50 gallon water change to much?

goingpoor

Member
i guess i should of asked this before i did it ,but i just did a 50 gallon water change,.... my water perimiters where fine my nitraits where at 5.but my water seemed to have a yellow tint to it when i looked threw the side of the tank?????so i went and got a bucked of salt and did a 50 gallon water change....know im just wondering if maybe that was to much
i have a 180 gallon tank and 400 pro clear filter that holds something like 48 gallons ...
i did this sunday evening,and yesterday my corals looked kinda flumpy not opened nearly as big as they usually are and its not all of my corals manaly my leathers and mushrooms my montipora star polyps are fine .plus i did some rearanging yesterday...maybe it will pop back today hear are some pictures from this morning....

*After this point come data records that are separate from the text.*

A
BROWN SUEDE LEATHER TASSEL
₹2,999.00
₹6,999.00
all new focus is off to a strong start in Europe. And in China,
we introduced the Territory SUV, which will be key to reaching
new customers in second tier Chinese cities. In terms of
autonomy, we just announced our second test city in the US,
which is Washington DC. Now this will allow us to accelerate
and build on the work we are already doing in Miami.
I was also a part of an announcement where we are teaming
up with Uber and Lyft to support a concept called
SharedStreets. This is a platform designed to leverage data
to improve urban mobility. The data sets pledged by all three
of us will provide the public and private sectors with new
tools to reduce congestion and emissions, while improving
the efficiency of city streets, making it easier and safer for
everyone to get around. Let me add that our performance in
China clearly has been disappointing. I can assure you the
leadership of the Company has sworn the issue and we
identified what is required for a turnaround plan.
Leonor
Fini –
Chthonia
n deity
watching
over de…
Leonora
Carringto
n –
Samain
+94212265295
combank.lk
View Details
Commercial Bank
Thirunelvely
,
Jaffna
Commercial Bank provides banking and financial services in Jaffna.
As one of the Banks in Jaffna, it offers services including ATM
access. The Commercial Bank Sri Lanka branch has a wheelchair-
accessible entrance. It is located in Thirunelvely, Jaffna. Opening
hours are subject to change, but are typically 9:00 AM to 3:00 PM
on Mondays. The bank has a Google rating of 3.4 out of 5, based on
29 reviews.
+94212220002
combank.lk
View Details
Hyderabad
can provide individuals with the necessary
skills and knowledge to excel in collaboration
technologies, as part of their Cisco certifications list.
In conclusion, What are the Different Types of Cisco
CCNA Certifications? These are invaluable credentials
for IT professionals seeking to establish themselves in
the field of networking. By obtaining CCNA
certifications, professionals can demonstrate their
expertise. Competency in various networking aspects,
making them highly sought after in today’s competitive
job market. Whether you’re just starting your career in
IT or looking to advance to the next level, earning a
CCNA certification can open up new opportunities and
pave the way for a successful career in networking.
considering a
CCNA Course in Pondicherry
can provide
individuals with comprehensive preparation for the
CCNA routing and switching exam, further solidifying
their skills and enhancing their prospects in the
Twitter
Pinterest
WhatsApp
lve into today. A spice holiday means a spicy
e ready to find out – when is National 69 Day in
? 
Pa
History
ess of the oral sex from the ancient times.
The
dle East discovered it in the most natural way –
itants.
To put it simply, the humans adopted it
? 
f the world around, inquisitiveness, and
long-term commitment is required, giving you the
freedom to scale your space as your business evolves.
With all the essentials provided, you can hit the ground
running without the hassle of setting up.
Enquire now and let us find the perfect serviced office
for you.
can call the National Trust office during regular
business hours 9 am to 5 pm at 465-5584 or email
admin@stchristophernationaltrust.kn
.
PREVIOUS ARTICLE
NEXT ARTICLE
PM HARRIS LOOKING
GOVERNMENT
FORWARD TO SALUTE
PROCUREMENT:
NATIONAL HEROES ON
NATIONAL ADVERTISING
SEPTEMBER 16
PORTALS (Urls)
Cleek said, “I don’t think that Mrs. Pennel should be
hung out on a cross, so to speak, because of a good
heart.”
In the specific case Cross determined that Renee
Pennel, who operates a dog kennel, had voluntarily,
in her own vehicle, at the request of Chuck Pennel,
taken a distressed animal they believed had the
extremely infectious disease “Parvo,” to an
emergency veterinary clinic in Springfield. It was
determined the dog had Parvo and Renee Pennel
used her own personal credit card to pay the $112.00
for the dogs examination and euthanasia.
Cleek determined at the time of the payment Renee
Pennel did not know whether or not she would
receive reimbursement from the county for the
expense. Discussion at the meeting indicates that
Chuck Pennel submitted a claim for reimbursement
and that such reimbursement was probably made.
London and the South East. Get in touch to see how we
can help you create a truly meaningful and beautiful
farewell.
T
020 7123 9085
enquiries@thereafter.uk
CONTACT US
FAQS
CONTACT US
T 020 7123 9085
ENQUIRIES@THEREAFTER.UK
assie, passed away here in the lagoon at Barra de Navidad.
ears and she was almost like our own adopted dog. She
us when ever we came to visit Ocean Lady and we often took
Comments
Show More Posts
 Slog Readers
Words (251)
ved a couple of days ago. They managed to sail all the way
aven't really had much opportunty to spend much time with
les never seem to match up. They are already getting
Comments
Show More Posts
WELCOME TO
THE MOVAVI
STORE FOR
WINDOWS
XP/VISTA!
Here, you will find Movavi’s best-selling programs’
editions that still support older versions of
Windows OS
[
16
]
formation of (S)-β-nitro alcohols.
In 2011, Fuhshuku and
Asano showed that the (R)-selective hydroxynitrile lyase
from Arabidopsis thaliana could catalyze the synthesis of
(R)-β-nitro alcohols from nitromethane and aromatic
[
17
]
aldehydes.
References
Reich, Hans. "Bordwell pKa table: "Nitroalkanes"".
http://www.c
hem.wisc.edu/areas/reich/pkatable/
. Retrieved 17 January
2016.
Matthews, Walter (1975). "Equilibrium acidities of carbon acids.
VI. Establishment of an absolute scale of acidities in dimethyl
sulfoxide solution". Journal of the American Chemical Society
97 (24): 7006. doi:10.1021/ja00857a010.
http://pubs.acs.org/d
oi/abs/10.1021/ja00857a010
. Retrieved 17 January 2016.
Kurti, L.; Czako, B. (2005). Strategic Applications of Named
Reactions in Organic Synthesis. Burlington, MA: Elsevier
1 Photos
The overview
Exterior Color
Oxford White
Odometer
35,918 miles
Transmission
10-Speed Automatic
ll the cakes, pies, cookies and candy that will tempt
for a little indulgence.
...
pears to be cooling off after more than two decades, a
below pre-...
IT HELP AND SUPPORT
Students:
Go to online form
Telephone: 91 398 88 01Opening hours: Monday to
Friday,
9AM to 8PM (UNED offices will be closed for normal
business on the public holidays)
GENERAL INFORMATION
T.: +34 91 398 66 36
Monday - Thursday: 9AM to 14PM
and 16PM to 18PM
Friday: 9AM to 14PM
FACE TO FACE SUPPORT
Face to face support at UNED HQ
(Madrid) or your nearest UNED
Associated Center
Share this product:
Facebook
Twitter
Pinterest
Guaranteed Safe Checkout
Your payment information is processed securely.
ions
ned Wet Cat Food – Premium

my niger he always trys to get into the pictures he is such a ham....

right side veiw

left side view

im haten this you would think everything would look awsome after a water change i must have striped my water to much......
 

mx#28

Active Member
Corals can always be a bit upset after water changes and take a day to come back out. I think changing a third of the tank's water is fine - even half of it in an emergency - but make sure parameters like the salinity, tempereature, and pH are the same as what's in your tank.
 

bonebrake

Active Member
Yellow water is usually due to lack of water changes, dysfunctional protein skimmer or full skimmer cup, and/or lack carbon or exhausted carbon that needs replaced. It can also be from caulerpa macroalgae sexual reproduction.
You can change 99% of the water at a time with no ill effects, however, the more you change at a single time the more closely the temperature, salinity, and pH should match.
 

1journeyman

Active Member
Originally Posted by Bonebrake
...
You can change 99% of the water at a time with no ill effects, however, the more you change at a single time the more closely the temperature, salinity, and pH should match.
Doing large water changes runs the risk of shocking and damaging your inverts.
In addition to Temp, pH and salinity; you also need to remember corals are sensitive to calcium, alk, magnesium and a host of other trace elements.
Smaller, more frequent changes are better. Just rmember, everything in this hobby that is successful is done slowly...
 

petjunkie

Active Member
For yellow water I would just actively run some fresh carbon, but I've changed out all the water before during moves without matching crap but salinity and never had a problem, corals will be stressed for a day or so but they also got banged and moved about. However since you haven't done a change lately it would be a larger stressor, my tanks always get good sized changes weekly and are used to it.
 

puffer32

Active Member
I did a 60 gal water change in my 150 to get my trates down about a yr ago with no ill effects. I did make sure the water was exactly the same PH, salinity and temp first though.
 

reefkprz

Active Member
I regularly do 50% waterchanges on my nano tanks (10g and 12g) with no ill effects. I only match up the temperature and slainity and get the PH as close as possible to reduce stress on inverts/fish. the corals dont care. you notice the acclimation tecnique most commonly used on corals is "temp only" shifts in parameters dont bother most corals as long as the shift stays within the corals tolerances. you can go instantly from a SG of 1.027 to 1.024 with no detrimantal effects (for corals). this happens often when I trade stuff in at my local petstore he runs his tanks at 1.024 I run mine at 1.027 no acclimation they open within minutes. (he doesnt even temp acclimate) though we do run the same tank temperature there must be some temperature drop in transport.